Abschnitt 21: Besuch in Faulbach, Ahlbach und Oberweyer

[34-35] In Faulbach wohnten einige Leute aus der Vinzenzpfarrei. Bereits um zehn Uhr herrschte eine wahre Siedehitze. Da in Ahlbach nur wenig Metzer untergebracht waren, besuchte ich sie in den Häusern. Der gemütliche Herr Pfarrer bot mir einen Imbiß an, dann ging's nach Niederweyer. Die Sonne brannte entsetzlich. Erschöpft betrat ich ein Bauernhaus. Ein Metzer Kind trommelte die Leute zusammen. Die helle Freude, die den Verbannten bei meinem Anblick aus den Augen leuchtete, behob die Müdigkeit. Alle waren mir persönlich bekannt, hatten wir uns doch so oft in der Untersaalstraße gesehen. Auch einige Bauern lauschten meinen Worten. Wie ein Lauffeuer verbreitete sich im Dorf die Nachricht meiner Ankunft. Aus allen Fenstern lugten vorwitzige Augen. Ein gutes Mütterchen gab mir zwei schöne Apfel mit auf den Weg. Hatte sie mich vielleicht am morgen „belauscht" als ich deren im Straßengraben auflas?

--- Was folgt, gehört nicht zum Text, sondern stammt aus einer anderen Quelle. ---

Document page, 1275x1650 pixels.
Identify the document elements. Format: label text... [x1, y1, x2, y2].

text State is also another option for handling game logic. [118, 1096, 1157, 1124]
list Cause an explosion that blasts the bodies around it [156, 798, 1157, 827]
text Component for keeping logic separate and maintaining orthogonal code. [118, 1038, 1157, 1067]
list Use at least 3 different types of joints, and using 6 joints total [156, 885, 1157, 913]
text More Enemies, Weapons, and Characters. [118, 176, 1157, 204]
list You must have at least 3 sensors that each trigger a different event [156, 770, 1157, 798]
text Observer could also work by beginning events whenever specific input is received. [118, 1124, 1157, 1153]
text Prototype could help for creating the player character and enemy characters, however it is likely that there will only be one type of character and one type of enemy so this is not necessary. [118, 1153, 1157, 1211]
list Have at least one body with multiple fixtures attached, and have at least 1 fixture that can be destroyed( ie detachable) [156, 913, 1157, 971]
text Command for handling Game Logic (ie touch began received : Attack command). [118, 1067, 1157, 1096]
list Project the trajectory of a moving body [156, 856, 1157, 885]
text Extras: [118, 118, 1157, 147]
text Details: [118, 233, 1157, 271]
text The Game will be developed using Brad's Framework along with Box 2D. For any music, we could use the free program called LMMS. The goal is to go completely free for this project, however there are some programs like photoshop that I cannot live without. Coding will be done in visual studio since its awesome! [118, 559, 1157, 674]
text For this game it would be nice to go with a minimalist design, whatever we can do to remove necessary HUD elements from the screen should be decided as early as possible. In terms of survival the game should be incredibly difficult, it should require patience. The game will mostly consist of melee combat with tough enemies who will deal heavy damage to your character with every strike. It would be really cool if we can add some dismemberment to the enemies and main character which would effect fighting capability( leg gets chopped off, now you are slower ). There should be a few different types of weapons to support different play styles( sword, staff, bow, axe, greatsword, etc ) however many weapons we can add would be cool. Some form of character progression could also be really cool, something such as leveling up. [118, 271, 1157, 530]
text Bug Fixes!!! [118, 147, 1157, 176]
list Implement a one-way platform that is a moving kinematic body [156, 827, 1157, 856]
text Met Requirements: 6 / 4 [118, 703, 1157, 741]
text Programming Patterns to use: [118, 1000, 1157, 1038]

In Oberweyer hielten wir unsere Versammlung vor einer großen Dreschmaschine ab, die mitten im Dorf stand. Die Arbeit wurde eingestellt. Viele Zuhörer gruppierten sich um den Metzer Kaplan. Eine ganze Stunde dauerte das Plaudern. Beim Abschied wollte das Händedrücken kein Ende nehmen. „Da habt Ihr Metzer mal einen freundlichen „Här", der von so weit herkommt, um seine Pfarrkinder zu sehen", meinten einige Eingeborene. [S. 35]

Alte Schülerinnen begleiteten mich bis Steinbach. Sie erzählten mir ihre Kriegserlebnisse. Während in der Dorfkneipe ein Gläsel „warmes" Bier vergeblich meinen Durst zu löschen suchte, fanden sich die Metzer vor einer Kapelle ein. Auch viele Einheimische gesellten sich hinzu. Immer wieder das nämliche Bild: Große Freude, vorwitzige Fragen, rührender Abschied.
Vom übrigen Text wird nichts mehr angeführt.